Task set >>
1. Please transcribe the part of the ebonite pen thread starting at "Great group of" and ending at "outstanding as usual)!".
2. Sum up the ebonite pen thread in two sentences.
(Excerpted text)
# Ebonite Maelstrom



## DCBluesman (Apr 6, 2009)

Don't blame me if www.exoticblanks.com is out of these.  I didn't buy them all!

Coral







Earth Brown






Black and Tan






Available here.

Thanks to all who stop to look and particularly to those who offer a comment!


----------



## winpooh498 (Apr 6, 2009)

Those are all beautiful! I just got the Black and Green one in the mail.


----------



## JohnU (Apr 6, 2009)

Beautiful pen Lou.  My fav is the black and tan.


----------



## el_d (Apr 6, 2009)

Nice Lou, I like the Black and tan as well....


----------



## Jim15 (Apr 6, 2009)

Those are great looking pens.


----------



## rdunn12 (Apr 6, 2009)

The Coral is nice,(I like the color)and the Black and Tan is beautiful!The brown is,umm,ok.


----------



## CaptG (Apr 6, 2009)

Those are three first class pens Lou.  Very nice work and blanks.


----------



## Stick Rounder (Apr 6, 2009)

Those are great looking pens.


----------



## Nickfff (Apr 7, 2009)

Lou,
They look very good.

I especially like the third one.

Is it...

"Tan Marbled Ebonite"

Thanks,
Nick


----------



## mrburls (Apr 7, 2009)

Lou, Ebonite pens look great. What kind of finish did you put on them? 

I did a black and yellow ebonite with the jr. statesman kit. I think the ebonite is very easy to work with. My wife thought it was one classy pen when she saw it. 

Keith "mrburls"


----------



## mitchm (Apr 7, 2009)

Lou, very classy trio, the Black and Tan is stunning!


----------



## cnirenberg (Apr 7, 2009)

Lou,
I love the ebonite.  Is it true that it smells like a science experiment when turning?  It's nice to see the before and after photos of the material also.  Thanks for the quick link.


----------



## Mather323 (Apr 7, 2009)

Great group of pens!


----------



## TowMater (Apr 7, 2009)

I'm not too crazy about the first two, but the third is outstanding (colorwise, turning is outstanding as usual)!


----------



## johncrane (Apr 7, 2009)

Looking very nice there Lou!! l like the last one best.:biggrin:


----------



## devowoodworking (Apr 7, 2009)

You rock'd those out Lou!!!


----------



## skiprat (Apr 7, 2009)

Cool !!!

My favourite is also the tan and black one. :biggrin:That's really very nice. Not too keen on the others though.

Hopefully my stuff will arrive some time this year .......:wink:


----------



## Dalecamino (Apr 7, 2009)

Looking good as usual Lou . You DO make pretty pens !


----------



## Munsterlander (Apr 7, 2009)

Very nice - I also like the 3rd one best - I'm a sucker for randomness and "texture" within the turning material...


----------



## louisbry (Apr 7, 2009)

Very nice Lou!  No matter how many blanks I have I can always be tempted to buy more.   It it the other side of the fence thing?


----------



## ed4copies (Apr 7, 2009)

Well, Lou, Ya got me to cut a lot of ebonite last night!!  Still stinks.

But the posted pens are GORGEOUS!!!  Having seen the blanks Dawn bought, I was not impressed --- but you SURE MADE NICE PENS out of them!!!!  

So, everyone, yes there IS more, but not a lot of any one color combo.  And there are several combos that look better (in raw form) than THESE did.
(End Excerpted text)
(Input data)
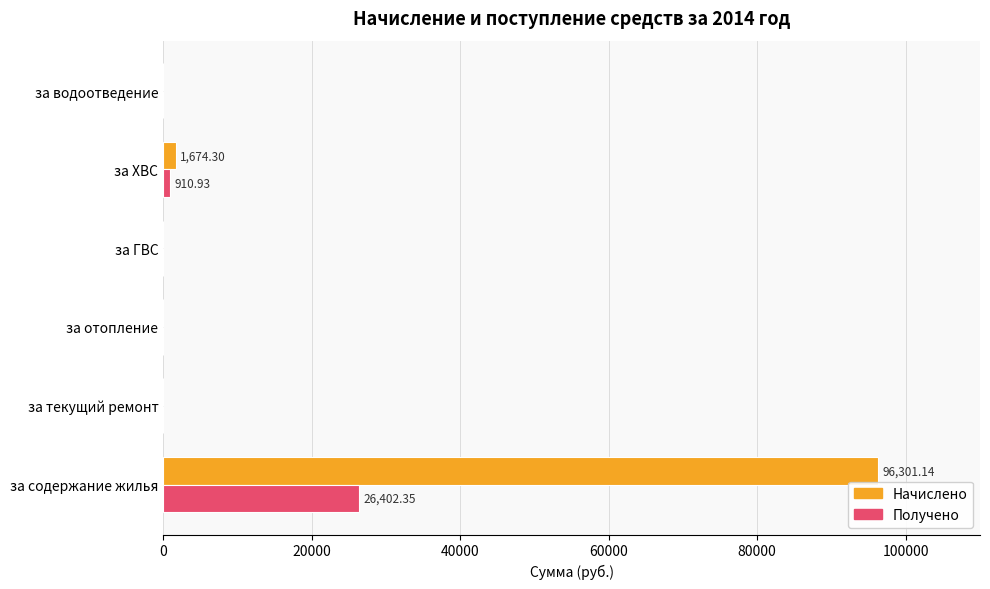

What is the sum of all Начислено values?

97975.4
(End Input data)
Solutions by task >>
1.
Great group of pens!


----------



## TowMater (Apr 7, 2009)

I'm not too crazy about the first two, but the third is outstanding (colorwise, turning is outstanding as usual)!

2. DCBluesman posted three ebonite pens in Coral, Earth Brown, and Black and Tan, pointing readers to www.exoticblanks.com for the blanks. Other members praised the pens, with many naming the Black and Tan as their favorite, and ed4copies added that the ebonite still stinks when cut and that more is available, though not a lot of any one color combo.